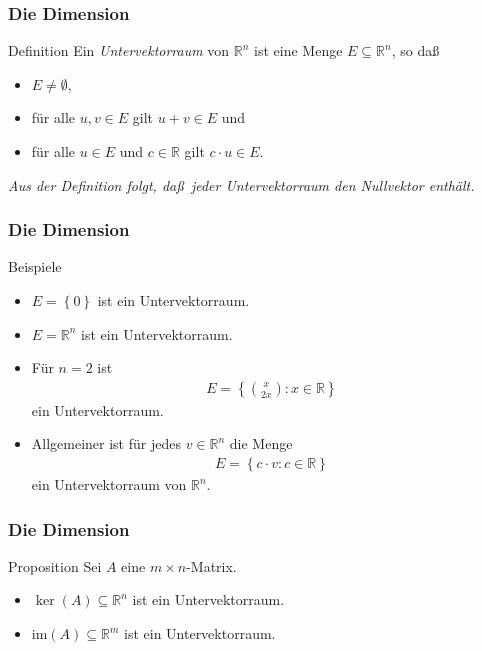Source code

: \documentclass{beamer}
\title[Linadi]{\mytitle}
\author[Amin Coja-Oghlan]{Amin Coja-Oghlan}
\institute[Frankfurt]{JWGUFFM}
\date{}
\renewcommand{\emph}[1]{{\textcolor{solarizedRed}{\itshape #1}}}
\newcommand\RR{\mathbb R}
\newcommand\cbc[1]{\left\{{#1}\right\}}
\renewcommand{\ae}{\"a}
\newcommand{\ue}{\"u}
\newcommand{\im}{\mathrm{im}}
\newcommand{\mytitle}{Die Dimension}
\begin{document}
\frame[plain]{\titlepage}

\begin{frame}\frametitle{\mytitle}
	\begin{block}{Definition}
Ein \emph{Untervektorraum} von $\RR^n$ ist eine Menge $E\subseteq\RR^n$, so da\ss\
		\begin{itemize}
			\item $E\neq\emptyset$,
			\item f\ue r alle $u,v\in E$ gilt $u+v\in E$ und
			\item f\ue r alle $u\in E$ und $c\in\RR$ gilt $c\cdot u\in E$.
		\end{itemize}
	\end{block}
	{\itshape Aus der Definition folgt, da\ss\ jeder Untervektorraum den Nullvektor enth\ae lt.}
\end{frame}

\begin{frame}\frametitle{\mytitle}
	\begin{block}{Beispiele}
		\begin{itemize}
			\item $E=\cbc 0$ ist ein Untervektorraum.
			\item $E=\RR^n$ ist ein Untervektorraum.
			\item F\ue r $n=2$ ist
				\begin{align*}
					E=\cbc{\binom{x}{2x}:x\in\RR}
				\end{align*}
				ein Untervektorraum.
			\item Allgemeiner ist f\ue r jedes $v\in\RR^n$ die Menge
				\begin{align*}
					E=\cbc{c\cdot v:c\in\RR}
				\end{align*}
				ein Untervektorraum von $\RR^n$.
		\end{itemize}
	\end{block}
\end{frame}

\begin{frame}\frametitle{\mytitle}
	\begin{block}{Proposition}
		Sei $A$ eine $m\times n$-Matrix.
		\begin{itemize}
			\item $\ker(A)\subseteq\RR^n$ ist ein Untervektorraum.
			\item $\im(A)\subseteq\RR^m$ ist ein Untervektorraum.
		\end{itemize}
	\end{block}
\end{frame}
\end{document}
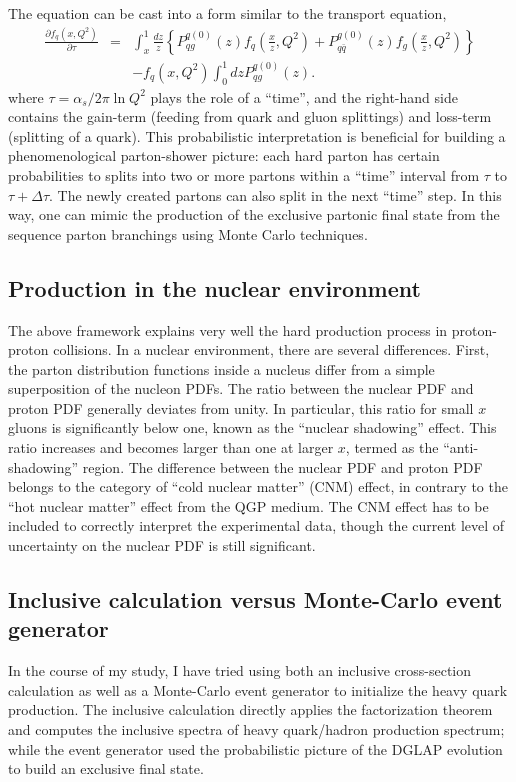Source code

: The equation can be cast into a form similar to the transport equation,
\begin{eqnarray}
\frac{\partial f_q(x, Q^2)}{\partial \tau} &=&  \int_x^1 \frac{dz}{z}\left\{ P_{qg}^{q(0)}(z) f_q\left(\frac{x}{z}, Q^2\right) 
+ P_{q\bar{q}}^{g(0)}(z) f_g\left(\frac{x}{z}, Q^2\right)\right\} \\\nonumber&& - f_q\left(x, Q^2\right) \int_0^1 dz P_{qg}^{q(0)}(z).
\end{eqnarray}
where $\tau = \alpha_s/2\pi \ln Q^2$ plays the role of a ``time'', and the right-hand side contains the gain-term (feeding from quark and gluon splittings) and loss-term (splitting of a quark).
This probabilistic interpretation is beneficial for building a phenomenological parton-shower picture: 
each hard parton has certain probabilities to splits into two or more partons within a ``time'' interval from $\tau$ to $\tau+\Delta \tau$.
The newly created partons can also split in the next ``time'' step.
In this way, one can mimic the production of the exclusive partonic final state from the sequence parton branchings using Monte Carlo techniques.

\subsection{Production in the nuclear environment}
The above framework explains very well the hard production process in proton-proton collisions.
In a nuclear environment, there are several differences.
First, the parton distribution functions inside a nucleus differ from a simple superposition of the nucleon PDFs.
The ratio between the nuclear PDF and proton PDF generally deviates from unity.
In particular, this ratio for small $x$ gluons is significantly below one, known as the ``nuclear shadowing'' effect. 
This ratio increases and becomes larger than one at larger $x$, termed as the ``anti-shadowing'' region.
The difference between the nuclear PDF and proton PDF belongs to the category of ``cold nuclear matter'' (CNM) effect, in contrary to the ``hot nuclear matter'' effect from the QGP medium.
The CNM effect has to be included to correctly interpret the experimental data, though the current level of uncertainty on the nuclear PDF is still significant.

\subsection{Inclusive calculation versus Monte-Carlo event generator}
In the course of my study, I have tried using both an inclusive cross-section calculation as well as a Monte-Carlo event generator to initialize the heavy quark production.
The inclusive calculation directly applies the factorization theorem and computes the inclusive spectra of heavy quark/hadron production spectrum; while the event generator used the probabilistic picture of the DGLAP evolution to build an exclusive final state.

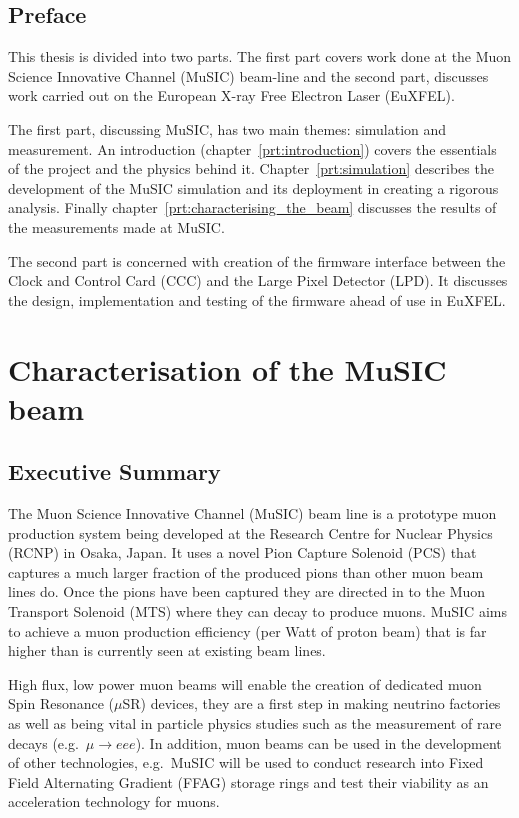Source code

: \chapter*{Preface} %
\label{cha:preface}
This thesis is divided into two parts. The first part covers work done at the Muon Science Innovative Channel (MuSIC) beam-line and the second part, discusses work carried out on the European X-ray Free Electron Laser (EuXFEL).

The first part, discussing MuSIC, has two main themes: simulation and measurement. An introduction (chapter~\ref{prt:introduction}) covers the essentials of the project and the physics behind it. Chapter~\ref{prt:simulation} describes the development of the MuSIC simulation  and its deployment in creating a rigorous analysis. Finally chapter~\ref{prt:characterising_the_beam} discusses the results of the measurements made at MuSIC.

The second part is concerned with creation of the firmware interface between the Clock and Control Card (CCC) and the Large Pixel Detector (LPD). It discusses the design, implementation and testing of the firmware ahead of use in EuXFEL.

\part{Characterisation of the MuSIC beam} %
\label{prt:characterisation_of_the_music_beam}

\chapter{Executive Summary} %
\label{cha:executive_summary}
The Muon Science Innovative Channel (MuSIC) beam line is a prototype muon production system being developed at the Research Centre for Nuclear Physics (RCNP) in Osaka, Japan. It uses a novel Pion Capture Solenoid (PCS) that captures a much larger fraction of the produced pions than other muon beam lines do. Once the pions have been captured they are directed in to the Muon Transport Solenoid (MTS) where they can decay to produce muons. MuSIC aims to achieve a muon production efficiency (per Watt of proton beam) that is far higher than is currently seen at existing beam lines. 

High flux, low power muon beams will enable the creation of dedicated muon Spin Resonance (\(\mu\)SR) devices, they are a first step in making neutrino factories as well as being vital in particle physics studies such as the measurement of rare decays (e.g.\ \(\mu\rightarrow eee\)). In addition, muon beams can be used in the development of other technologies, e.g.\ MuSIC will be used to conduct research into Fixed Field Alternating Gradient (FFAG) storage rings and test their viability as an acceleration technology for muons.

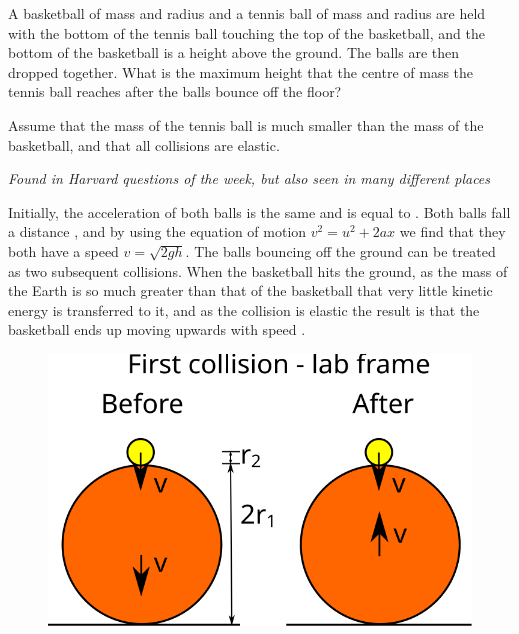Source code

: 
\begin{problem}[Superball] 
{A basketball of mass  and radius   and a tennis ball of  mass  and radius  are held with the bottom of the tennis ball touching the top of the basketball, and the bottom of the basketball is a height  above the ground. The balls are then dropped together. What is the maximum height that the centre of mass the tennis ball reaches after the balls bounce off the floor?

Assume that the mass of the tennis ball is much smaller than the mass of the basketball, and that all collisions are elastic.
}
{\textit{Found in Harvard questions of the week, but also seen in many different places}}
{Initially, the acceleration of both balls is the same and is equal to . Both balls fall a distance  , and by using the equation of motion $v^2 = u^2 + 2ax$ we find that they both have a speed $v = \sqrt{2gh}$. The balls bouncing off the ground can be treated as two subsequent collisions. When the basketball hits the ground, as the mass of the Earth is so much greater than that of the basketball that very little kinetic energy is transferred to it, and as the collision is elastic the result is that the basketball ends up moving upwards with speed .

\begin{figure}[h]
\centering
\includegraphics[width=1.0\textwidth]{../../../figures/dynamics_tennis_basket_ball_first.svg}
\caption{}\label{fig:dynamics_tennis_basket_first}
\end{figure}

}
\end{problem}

====================

Would you report every line of the entries above containing the word "that"?

**Solved exercise**
The Muon Science Innovative Channel (MuSIC) beam line is a prototype muon production system being developed at the Research Centre for Nuclear Physics (RCNP) in Osaka, Japan. It uses a novel Pion Capture Solenoid (PCS) that captures a much larger fraction of the produced pions than other muon beam lines do. Once the pions have been captured they are directed in to the Muon Transport Solenoid (MTS) where they can decay to produce muons. MuSIC aims to achieve a muon production efficiency (per Watt of proton beam) that is far higher than is currently seen at existing beam lines. 
{A basketball of mass  and radius   and a tennis ball of  mass  and radius  are held with the bottom of the tennis ball touching the top of the basketball, and the bottom of the basketball is a height  above the ground. The balls are then dropped together. What is the maximum height that the centre of mass the tennis ball reaches after the balls bounce off the floor?
Assume that the mass of the tennis ball is much smaller than the mass of the basketball, and that all collisions are elastic.
{Initially, the acceleration of both balls is the same and is equal to . Both balls fall a distance  , and by using the equation of motion $v^2 = u^2 + 2ax$ we find that they both have a speed $v = \sqrt{2gh}$. The balls bouncing off the ground can be treated as two subsequent collisions. When the basketball hits the ground, as the mass of the Earth is so much greater than that of the basketball that very little kinetic energy is transferred to it, and as the collision is elastic the result is that the basketball ends up moving upwards with speed .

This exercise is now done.